Solaris 11.1 changes building of code past the point of __NORETURN
- by alanc
While Solaris 11.1 was under development, we started seeing some errors in
the builds of the upstream X.Org git master sources, such as:
"Display.c", line 65: Function has no return statement : x_io_error_handler
"hostx.c", line 341: Function has no return statement : x_io_error_handler
from functions that were defined to match a specific callback definition
that declared them as returning an int if they did return, but these were
calling exit() instead of returning so hadn't listed a return value.
These had been generating warnings for years which we'd been ignoring, but
X.Org has made enough progress in cleaning up code for compiler warnings
and static analysis issues lately, that the community turned up the default
error levels, including the gcc flag -Werror=return-type and the
equivalent Solaris Studio cc flags -v -errwarn=E_FUNC_HAS_NO_RETURN_STMT,
so now these became errors that stopped the build.
Yet on Solaris, gcc built this code fine, while Studio errored out.
Investigation showed this was due to the Solaris headers, which during
Solaris 10 development added a number of annotations to the headers when
gcc was being used for the amd64 kernel bringup before the Studio amd64
port was ready. Since Studio did not support the inline form of these
annotations at the time, but instead used #pragma for them,
the definitions were only present for gcc.
To resolve this, I fixed both sides of the problem, so that it would work
for building new X.Org sources on older Solaris releases or with older
Studio compilers, as well as fixing the general problem before it broke
more software building on Solaris.
To the X.Org sources, I added the traditional Studio
#pragma does_not_return to recognize that functions like exit()
don't ever return, in patches such as this Xserver patch. Adding a dummy return statement was
ruled out as that introduced unreachable code errors from compilers and
analyzers that correctly realized you couldn't reach that code after a
return statement.
And on the Solaris 11.1 side, I updated the annotation definitions in
<sys/ccompile.h> to enable for Studio 12.0 and later compilers
the annotations already existing in a number of system headers for functions
like exit() and abort(). If you look in that file you'll
see the annotations we currently use, though the forms there haven't gone
through review to become a Committed interface, so may change in the future.

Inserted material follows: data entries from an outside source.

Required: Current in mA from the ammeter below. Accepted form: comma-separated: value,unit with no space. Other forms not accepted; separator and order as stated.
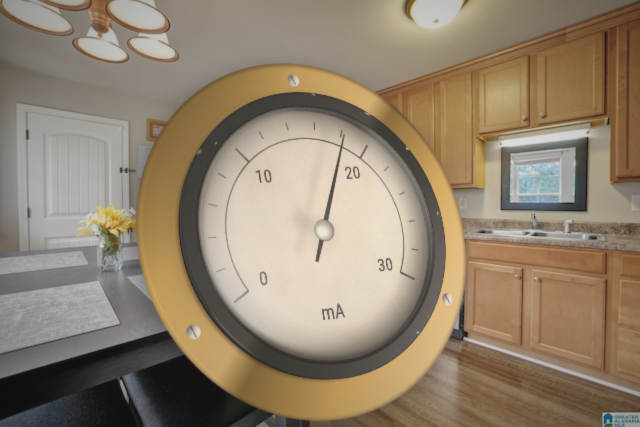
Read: 18,mA
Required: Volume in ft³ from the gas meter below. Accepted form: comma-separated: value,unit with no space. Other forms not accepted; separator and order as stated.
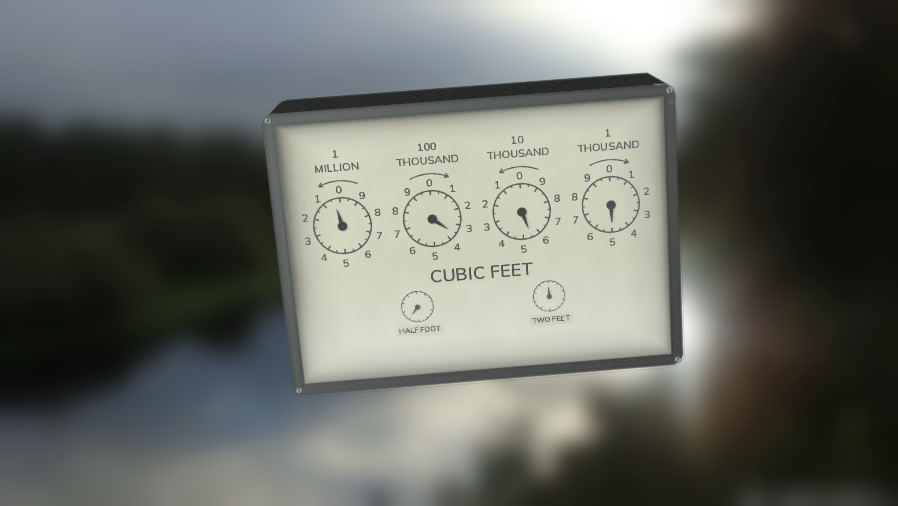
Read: 35500,ft³
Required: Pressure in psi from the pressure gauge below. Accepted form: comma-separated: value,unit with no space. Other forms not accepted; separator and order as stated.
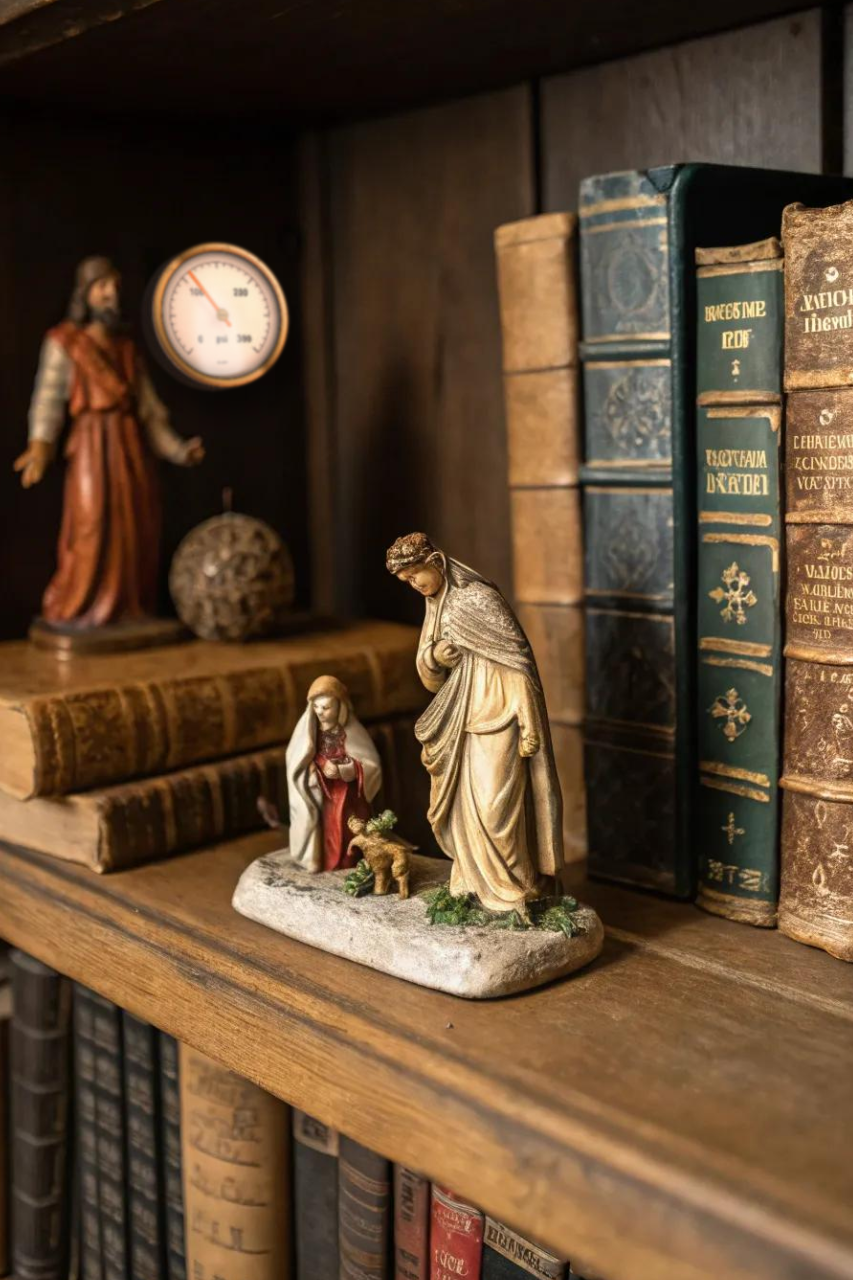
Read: 110,psi
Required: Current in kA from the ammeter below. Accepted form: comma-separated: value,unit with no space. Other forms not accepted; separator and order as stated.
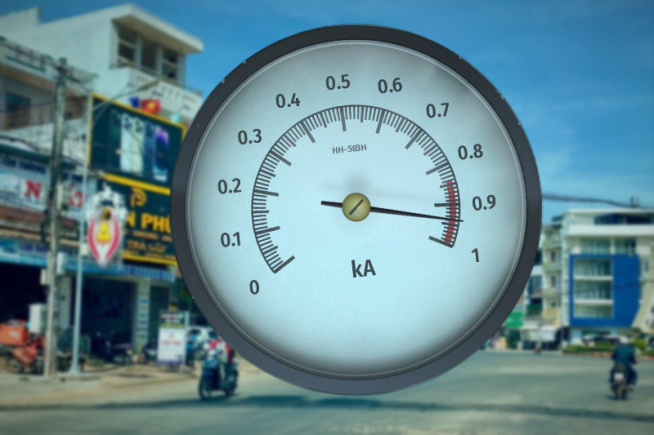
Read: 0.94,kA
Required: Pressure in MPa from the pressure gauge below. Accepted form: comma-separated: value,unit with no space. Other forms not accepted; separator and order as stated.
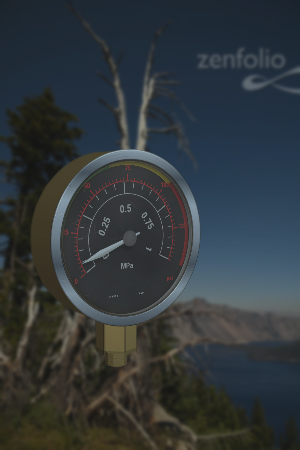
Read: 0.05,MPa
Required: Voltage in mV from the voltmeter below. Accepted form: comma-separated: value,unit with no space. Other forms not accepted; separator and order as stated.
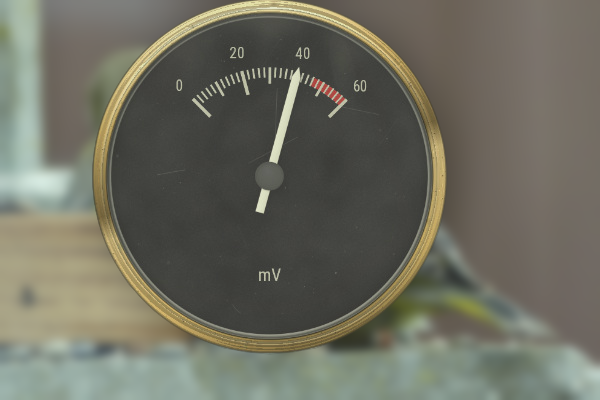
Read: 40,mV
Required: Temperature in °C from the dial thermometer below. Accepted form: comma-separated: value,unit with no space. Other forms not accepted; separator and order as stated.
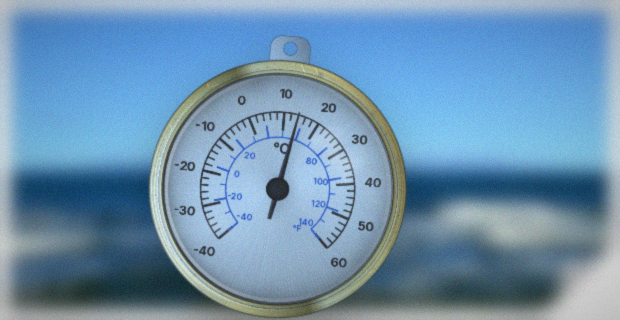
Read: 14,°C
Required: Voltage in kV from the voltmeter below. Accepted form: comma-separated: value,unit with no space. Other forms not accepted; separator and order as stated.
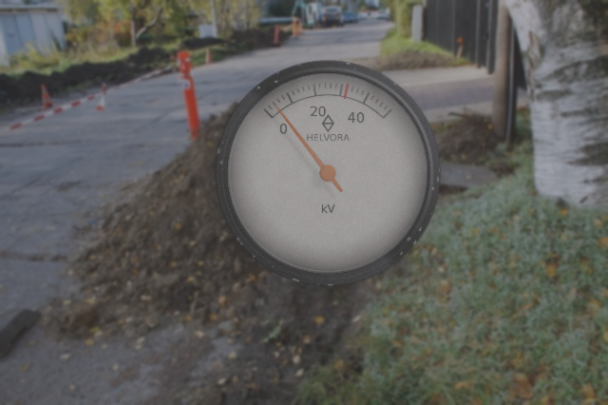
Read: 4,kV
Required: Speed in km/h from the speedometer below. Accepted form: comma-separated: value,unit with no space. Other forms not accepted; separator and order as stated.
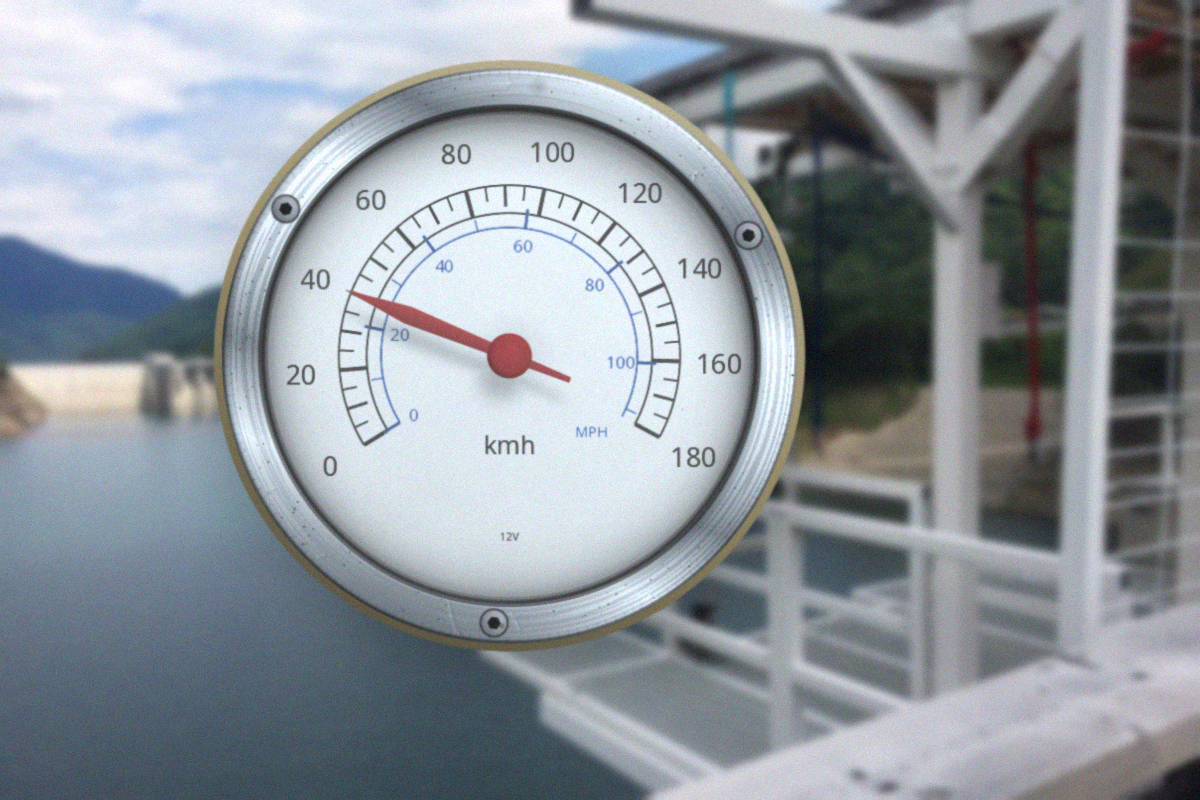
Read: 40,km/h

Actually getting this integrated into Solaris though took a bit more work
than just editing one header file. Our ELF binary build comparison tool,
wsdiff,
actually showed a large number of differences in the resulting binaries due
to the compiler using this information for branch prediction, code path
analysis, and other possible optimizations, so after comparing enough of the
disassembly output to be comfortable with the changes, we also made sure to
get this in early enough in the release cycle so that it would get plenty of
test exposure before the release.
It also required updating quite a bit of code to avoid introducing new lint
or compiler warnings or errors, and people building applications on top of
Solaris 11.1 and later may need to make similar changes if they want to keep
their build logs similarly clean.
Previously, if you had a function that was declared with a non-void return
type, lint and cc would warn if you didn't return a value, even if you called
a function like exit() or panic() that ended execution.
For instance:
#include <stdlib.h>
int
callback(int status)
{
if (status == 0)
return status;
exit(status);
}
would previously require a never executed return 0; after the
exit() to avoid lint warning "function falls off bottom without
returning value".
Now the compiler & lint will both issue "statement not reached"
warnings for a return 0; after the final exit(),
allowing (or in some cases, requiring) it to be removed. However, if
there is no return statement anywhere in the function, lint will warn
that you've declared a function returning a value that never does so,
suggesting you can declare it as void. Unfortunately, if your
function signature is required to match a certain form, such as in a
callback, you not be able to do so, and will need to add a
/* LINTED */ to the end of the function.
If you need your code to build on both a newer and an older release, then you
will either need to #ifdef these unreachable statements, or, to keep
your sources common across releases, add to your sources the corresponding
#pragma recognized by both current and older compiler versions, such as:
#pragma does_not_return(exit)
#pragma does_not_return(panic)
Hopefully this little extra work is paid for by the compilers & code
analyzers being able to better understand your code paths, giving you
better optimizations and more accurate errors & warning messages.